Before responding to the client’s request it can be useful first of all to check out with the client ‘has it ever been useful to you in the past when people have told you what to do?’ When the client answers ‘no, it’s never really helped before, the worker can get right back on with asking questions that might make a difference from the preferred, de-centred position.’
Before doing that could I just ask some questions
In these circumstances it is often possible to respond to the client by stating that before offering any suggestion the worker has some more questions to ask. Focusing these questions on instances and exceptions, on what’s worked for the client in the past, what has helped the client to cope, to get through or to get by, will elicit evidence from the client of what he is doing right. The client can then safely be advised to ‘Do more of it’.
3 + 1
If the worker is going to offer advice then it is possible to do this from a position within which the client is still framed as the expert chooser. ‘In this sort of situation in the past I’ve known people who have done x, people who’ve done y and people who’ve done z. All of those have seemed to work for them. You know yourselves much better than I know you so which of those do you think would be most useful for you and your family or do you think that you will find your own and different way of moving forward?’

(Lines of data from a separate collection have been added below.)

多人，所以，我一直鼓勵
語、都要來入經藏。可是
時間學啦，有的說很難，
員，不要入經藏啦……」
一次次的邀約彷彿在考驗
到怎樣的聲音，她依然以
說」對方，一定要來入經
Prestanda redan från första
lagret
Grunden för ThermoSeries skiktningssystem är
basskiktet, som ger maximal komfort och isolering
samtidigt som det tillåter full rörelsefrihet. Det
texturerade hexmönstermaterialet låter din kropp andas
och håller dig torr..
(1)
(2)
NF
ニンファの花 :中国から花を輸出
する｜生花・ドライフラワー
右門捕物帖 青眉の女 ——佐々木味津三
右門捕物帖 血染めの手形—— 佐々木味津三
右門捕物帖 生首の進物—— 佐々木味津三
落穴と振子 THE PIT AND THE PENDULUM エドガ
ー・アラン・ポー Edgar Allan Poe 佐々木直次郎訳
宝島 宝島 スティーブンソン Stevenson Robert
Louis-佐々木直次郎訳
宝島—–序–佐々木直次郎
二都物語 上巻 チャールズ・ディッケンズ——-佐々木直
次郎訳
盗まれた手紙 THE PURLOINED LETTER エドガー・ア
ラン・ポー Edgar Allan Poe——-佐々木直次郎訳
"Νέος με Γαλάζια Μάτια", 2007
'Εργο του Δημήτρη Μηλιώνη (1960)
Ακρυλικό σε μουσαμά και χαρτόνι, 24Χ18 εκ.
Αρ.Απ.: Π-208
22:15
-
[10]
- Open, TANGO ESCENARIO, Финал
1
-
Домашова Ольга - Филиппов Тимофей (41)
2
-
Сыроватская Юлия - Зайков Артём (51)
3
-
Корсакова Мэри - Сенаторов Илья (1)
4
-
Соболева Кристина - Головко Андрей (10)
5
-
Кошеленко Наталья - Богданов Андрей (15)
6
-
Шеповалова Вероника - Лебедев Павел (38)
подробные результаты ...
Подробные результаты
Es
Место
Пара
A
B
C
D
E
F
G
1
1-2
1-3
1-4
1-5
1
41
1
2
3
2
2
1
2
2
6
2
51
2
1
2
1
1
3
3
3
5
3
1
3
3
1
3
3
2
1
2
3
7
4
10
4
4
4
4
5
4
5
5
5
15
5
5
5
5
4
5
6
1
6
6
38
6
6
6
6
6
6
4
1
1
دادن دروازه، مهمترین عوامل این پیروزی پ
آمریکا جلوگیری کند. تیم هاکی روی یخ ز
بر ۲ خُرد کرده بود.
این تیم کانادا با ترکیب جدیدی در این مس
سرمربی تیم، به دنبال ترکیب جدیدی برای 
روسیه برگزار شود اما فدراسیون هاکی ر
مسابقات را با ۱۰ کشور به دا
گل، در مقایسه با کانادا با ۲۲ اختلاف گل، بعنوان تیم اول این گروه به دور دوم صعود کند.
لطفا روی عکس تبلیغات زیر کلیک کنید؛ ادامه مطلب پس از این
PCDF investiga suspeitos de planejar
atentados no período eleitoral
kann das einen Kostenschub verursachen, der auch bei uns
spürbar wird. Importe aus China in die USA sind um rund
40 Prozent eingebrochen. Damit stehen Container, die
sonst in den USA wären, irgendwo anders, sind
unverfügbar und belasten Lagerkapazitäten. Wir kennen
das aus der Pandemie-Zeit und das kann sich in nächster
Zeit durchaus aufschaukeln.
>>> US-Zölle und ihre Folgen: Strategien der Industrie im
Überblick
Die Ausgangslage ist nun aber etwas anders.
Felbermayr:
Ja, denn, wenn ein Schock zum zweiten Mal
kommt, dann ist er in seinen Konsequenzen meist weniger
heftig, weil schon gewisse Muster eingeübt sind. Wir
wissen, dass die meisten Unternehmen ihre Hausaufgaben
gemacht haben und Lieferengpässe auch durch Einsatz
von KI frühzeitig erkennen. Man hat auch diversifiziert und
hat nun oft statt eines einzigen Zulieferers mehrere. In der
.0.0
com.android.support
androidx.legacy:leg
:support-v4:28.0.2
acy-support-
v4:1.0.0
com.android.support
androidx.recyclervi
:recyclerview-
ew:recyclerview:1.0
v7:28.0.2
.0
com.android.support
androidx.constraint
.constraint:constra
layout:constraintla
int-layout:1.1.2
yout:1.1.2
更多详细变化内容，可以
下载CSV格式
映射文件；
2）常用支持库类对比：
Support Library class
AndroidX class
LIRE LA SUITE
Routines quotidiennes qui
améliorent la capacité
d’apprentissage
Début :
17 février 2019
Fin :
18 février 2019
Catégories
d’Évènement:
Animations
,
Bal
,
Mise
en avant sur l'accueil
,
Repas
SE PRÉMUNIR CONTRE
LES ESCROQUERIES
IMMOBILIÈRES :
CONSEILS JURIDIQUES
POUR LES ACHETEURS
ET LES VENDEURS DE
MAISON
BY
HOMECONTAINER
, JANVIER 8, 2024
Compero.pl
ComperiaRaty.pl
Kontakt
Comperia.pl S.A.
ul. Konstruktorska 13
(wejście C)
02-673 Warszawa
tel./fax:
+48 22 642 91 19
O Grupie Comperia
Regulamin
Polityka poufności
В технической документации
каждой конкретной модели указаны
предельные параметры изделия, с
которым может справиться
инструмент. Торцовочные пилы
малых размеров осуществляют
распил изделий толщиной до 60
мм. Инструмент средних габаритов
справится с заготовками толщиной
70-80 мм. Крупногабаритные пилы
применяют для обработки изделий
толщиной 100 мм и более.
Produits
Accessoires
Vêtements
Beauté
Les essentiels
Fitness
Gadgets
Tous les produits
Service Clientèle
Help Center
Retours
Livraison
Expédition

Offering the client a task with which to experiment fits the bill of offering a firm suggestion, implicitly fits the invitation from the client to take on an expert position, but leaves the solution with the client. ‘Until we meet again I’d like you to experiment with something and to watch out carefully for what difference it makes. Each day for one hour in the morning I’d like you to pretend that the miracle has happened and to see how other people respond differently to you. Would that be OK?’ This experimenting was a favourite suggestion of Steve de Shazer’s, used by him for example in the teaching tape ‘the Right Path’. Naturally the worker will follow this up in the next session by asking about the difference that the experiment made and focusing in particular on ‘how did you do that?’ when positive changes are reported.
Worker overwhelmed with certainty
There are times, and all of us might recognise these, whether at the end of a session or during the course of it, that we are overwhelmed with certainly as to what we believe that the client should do to resolve his problem. The certainty can become such that we are incapable of continuing to listen to the client, incapable of continuing to be curious about the client’s life in the face of the whispering that we hear in our ears ‘if only he just did that’, ‘if only he would just do that’. In order to discharge this burden of certainty with a view to getting on with the work the worker can say to the client ‘do you mind me interrupting you for a second? While you’ve been talking I’ve been overwhelmed by an idea of what you could do to sort this out. You’ve probably tried it before and it probably did not work but have you ever tried to …?’ Since the client probably has tried it before and it probably did not work framing the suggestion in this way allows the client not to have to be polite. The client will not feel obliged to protect the worker’s feelings by pretending that this is the first time she has ever heard this (in fact the last 4 workers all said the same thing and it never did work), he will therefore be able to agree with the worker that this does not help. The worker will then be able to get back to work, listening to the client, hearing clues, building possibilities. Of course occasionally the client will reach out to the worker and hold on to the suggestion before she puts it away. Just every now and again our obsessive ideas really are useful. Some workers take the view that it is unethical to withhold a good suggestion. This framing can offer an answer to their dilemma: how do I share the idea in a way that is not overly impositional in the client’s life.